Defendant argues four grounds in support of its motion to dismiss the complaint. First, it contends that plaintiff’s purported assignment of her right to receive benefits deprived her of standing to commence this action. As an objection to standing must be made by a preanswer motion to dismiss or asserted as a defense in the answer (see CPLR 3211 [e]; Matter of Prudco Realty Corp. v Palermo, 60 NY2d 656, 657 [1983]), defendant’s motion on this basis is untimely. Next, defendant contends that plaintiff did not timely submit certain claims for no-fault benefits. However, an insurer must ” ‘stand or fall upon the defense upon which it based its refusal to pay’ ” and cannot later create new defenses by requiring an insured’s compliance with the policy provisions (King v State Farm Mut. Auto Ins. Co., 218 AD2d 863, 865 [1995], quoting Beckley v Otsego County Farmers Coop. Fire Ins. Co., 3 AD2d 190, 194 [1957]; see Central Gen. Hosp. v Chubb Group of Ins. Cos., 90 NY2d 195, 198-200 [1997]). Having initially denied plaintiff’s claims based on her failure to attend independent medical examinations, defendant cannot now base a motion to dismiss on this new ground.
As the third ground for dismissal, defendant claims that because plaintiff has not suffered out-of-pocket damages for which it would be obligated to pay, plaintiff has not stated a cause of action. However, no-fault benefits are intended to reimburse persons for, among other things, medical expenses “incurred” as a result of a motor vehicle accident (Insurance Law § 5102 [a]). Plaintiff incurred such expenses at the time that she received treatment for her injuries (see e.g. Rubin v Empire Mut. Ins. Co., 25 NY2d 426 [1969]; see also 11 Couch on Insurance 3d § 158:12) and the fact that the bills may have already been paid by other sources, including her private health insurer, does not extinguish defendant’s obligation. Finally, while defendant correctly contends that it is not precluded from challenging plaintiff’s bills on the basis of noncoverage (see e.g. Central Gen. Hosp. v Chubb Group of Ins. Cos., 90 NY2d at 199-202; Mount Sinai Hosp. v Triboro Coach, 263 AD2d 11, 18-19 [1999]; King v State Farm Mut. Auto. Ins. Co., 218 AD2d at 865), we find that defendant’s motion submissions were not sufficient to establish its entitlement to dismissal on this basis.
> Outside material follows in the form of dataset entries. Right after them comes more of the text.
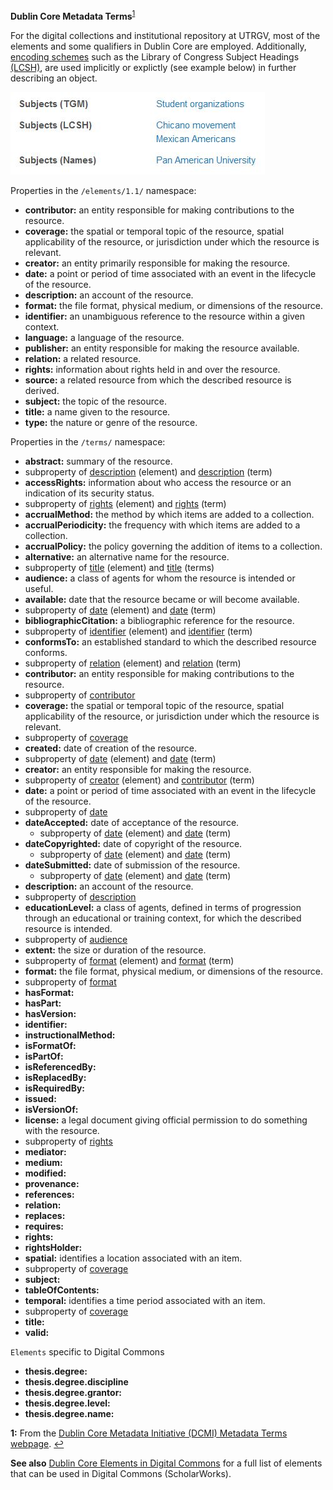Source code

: **Dublin Core Metadata Terms**<sup id="a1">[1](#f1)</sup>

For the digital collections and institutional repository at UTRGV, most of the elements and some qualifiers in Dublin Core are employed. Additionally, [encoding schemes](https://www.dublincore.org/specifications/dublin-core/dcmi-terms/#section-4) such as the Library of Congress Subject Headings [(LCSH)](https://www.loc.gov/aba/publications/FreeLCSH/freelcsh.html), are used implicitly or explictly (see example below) in further describing an object.

![example image of subject headings](docs/subjects-example.JPG)

Properties in the `/elements/1.1/` namespace:

* <a name="contributor" id="contr-id"></a>**contributor:** an entity responsible for making contributions to the resource.
* <a name="coverage" id="cover-id"></a>**coverage:** the spatial or temporal topic of the resource, spatial applicability of the resource, or jurisdiction under which the resource is relevant.
* <a name="creator" id="creat-id"></a>**creator:** an entity primarily responsible for making the resource.
* <a name="date" id="date-id"></a>**date:** a point or period of time associated with an event in the lifecycle of the resource.
* <a name="description" id="desc-id"></a>**description:** an account of the resource.
* <a name="format" id="form-id"></a>**format:** the file format, physical medium, or dimensions of the resource.
* <a name="identifier" id="ident-id"></a>**identifier:** an unambiguous reference to the resource within a given context.
* <a name="language" id="lang-id"></a>**language:** a language of the resource.
* <a name="publisher" id="publi-id"></a>**publisher:** an entity responsible for making the resource available.
* <a name="relation" id="relat-id"></a>**relation:** a related resource.
* <a name="rights" id="rights-id"></a>**rights:** information about rights held in and over the resource.
* <a name="source" id="srce-id"></a>**source:** a related resource from which the described resource is derived.
* <a name="subject" id="subj-id"></a>**subject:** the topic of the resource.
* <a name="title" id="title-id"></a>**title:** a name given to the resource.
* <a name="type" id="type-id"></a>**type:** the nature or genre of the resource.

Properties in the `/terms/` namespace:

* **abstract:** summary of the resource.
 * subproperty of [description](#desc-id) (element) and [description](#desct-id) (term)
* **accessRights:** information about who access the resource or an indication of its security status.
 * subproperty of [rights](#rights-id) (element) and [rights](#rightst-id) (term)
* **accrualMethod:** the method by which items are added to a collection.
* **accrualPeriodicity:** the frequency with which items are added to a collection.
* **accrualPolicy:** the policy governing the addition of items to a collection.
* **alternative:** an alternative name for the resource.
 * subproperty of [title](#title-id) (element) and [title](#titlet-id) (terms)
* <a name="audience" id="audit-id"></a>**audience:** a class of agents for whom the resource is intended or useful.
* **available:** date that the resource became or will become available.
 * subproperty of [date](#date-id) (element) and [date](#datet-id) (term)
* **bibliographicCitation:** a bibliographic reference for the resource.
 * subproperty of [identifier](#ident-id) (element) and [identifier](#identt-id) (term)
* **conformsTo:** an established standard to which the described resource conforms.
 * subproperty of [relation](#relat-id) (element) and [relation](#relatt-id) (term)
* <a name="contributor" id="contrt-id"></a>**contributor:** an entity responsible for making contributions to the resource.
 * subproperty of [contributor](#contr-id)
* **coverage:** the spatial or temporal topic of the resource, spatial applicability of the resource, or jurisdiction under which the resource is relevant.
 * subproperty of [coverage](#cover-id)
* **created:** date of creation of the resource.
 * subproperty of [date](#date-id) (element) and [date](#datet-id) (term)
* **creator:** an entity responsible for making the resource.
 * subproperty of [creator](#creat-id) (element) and [contributor](#contrt-id) (term)
* <a name="date" id="datet-id"></a>**date:** a point or period of time associated with an event in the lifecycle of the resource.
 * subproperty of [date](#date-id)
* **dateAccepted:** date of acceptance of the resource.
  * subproperty of [date](#date-id) (element) and [date](#datet-id) (term)
* **dateCopyrighted:** date of copyright of the resource.
  * subproperty of [date](#date-id) (element) and [date](#datet-id) (term)
* **dateSubmitted:** date of submission of the resource.
  * subproperty of [date](#date-id) (element) and [date](#datet-id) (term)
* <a name="description" id="desct-id"></a>**description:** an account of the resource.
 * subproperty of [description](#desc-id)
* **educationLevel:** a class of agents, defined in terms of progression through an educational or training context, for which the described resource is intended.
 * subproperty of [audience](#audit-id)
* **extent:** the size or duration of the resource.
 * subproperty of [format](#form-id) (element) and [format](#formt-id) (term)
* <a name="format" id="formt-id"></a>**format:** the file format, physical medium, or dimensions of the resource.
 * subproperty of [format](#formid)
* **hasFormat:**
* **hasPart:**
* **hasVersion:**
* <a name="identifier" id="identt-id"></a>**identifier:**
* **instructionalMethod:**
* **isFormatOf:**
* **isPartOf:**
* **isReferencedBy:**
* **isReplacedBy:**
* **isRequiredBy:**
* **issued:**
* **isVersionOf:**
* **license:** a legal document giving official permission to do something with the resource.
 * subproperty of [rights](#rights-id)
* **mediator:**
* **medium:**
* **modified:**
* **provenance:**
* **references:**
* <a name="relation" id="relatt-id"></a>**relation:**
* **replaces:**
* **requires:**
* <a name="rights" id="rightst-id"></a>**rights:**
* **rightsHolder:**
* **spatial:** identifies a location associated with an item.
 * subproperty of [coverage](#cover-id)
* **subject:**
* **tableOfContents:**
* **temporal:** identifies a time period associated with an item.
 * subproperty of [coverage](#cover-id)
* <a name="title" id="titlet-id"></a>**title:**
* **valid:**

`Elements` specific to Digital Commons

* **thesis.degree:**
* **thesis.degree.discipline**
* **thesis.degree.grantor:**
* **thesis.degree.level:**
* **thesis.degree.name:**



<b id="f1">1:</b> From the [Dublin Core Metadata Initiative (DCMI) Metadata Terms webpage](https://www.dublincore.org/specifications/dublin-core/dcmi-terms/#section-3). [↩](#a1)

**See also** [Dublin Core Elements in Digital Commons](https://aouriri.github.io/UTRGV_metadata/docs/Dublin-Core-Elements-in-Digital-Commons.pdf) for a full list of elements that can be used in Digital Commons (ScholarWorks).

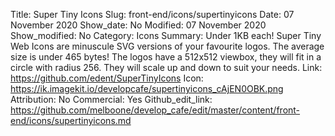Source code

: Title: Super Tiny Icons
Slug: front-end/icons/supertinyicons
Date: 07 November 2020
Show_date: No
Modified: 07 November 2020
Show_modified: No
Category: Icons
Summary: Under 1KB each! Super Tiny Web Icons are minuscule SVG versions of your favourite logos. The average size is under 465 bytes! The logos have a 512x512 viewbox, they will fit in a circle with radius 256. They will scale up and down to suit your needs.
Link: https://github.com/edent/SuperTinyIcons
Icon: https://ik.imagekit.io/developcafe/supertinyicons_cAjEN0OBK.png
Attribution: No
Commercial: Yes
Github_edit_link: https://github.com/melboone/develop_cafe/edit/master/content/front-end/icons/supertinyicons.md
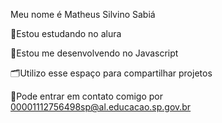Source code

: Meu nome é Matheus Silvino Sabiá

📖Estou estudando no alura

📝Estou me desenvolvendo no Javascript

🗂️Utilizo esse espaço para compartilhar projetos

📨Pode entrar em contato comigo por
00001112756498sp@al.educacao.sp.gov.br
In light of the foregoing, we conclude that Supreme Court properly denied defendant’s motion to dismiss. However, we discern no basis to vacate the inquest and order more discovery on the above issues. Neither party requested additional discovery before Supreme Court or argues for it on appeal and, absent any clear need for further discovery, we conclude that “all proof necessary to determine the appropriate damage award was before the court” (Domino Media v Kranis, 215 AD2d 278 [1995]). Accordingly, the matter is remitted to Supreme Court to make a determination of damages (see id.).
Mugglin, Rose, Lahtinen and Kane, JJ., concur. Ordered that the order is modified, on the law, without costs, by reversing so much thereof as vacated the inquest and ordered additional discovery; matter remitted to the Supreme Court for further proceedings not inconsistent with this Court’s decision; and, as so modified, affirmed.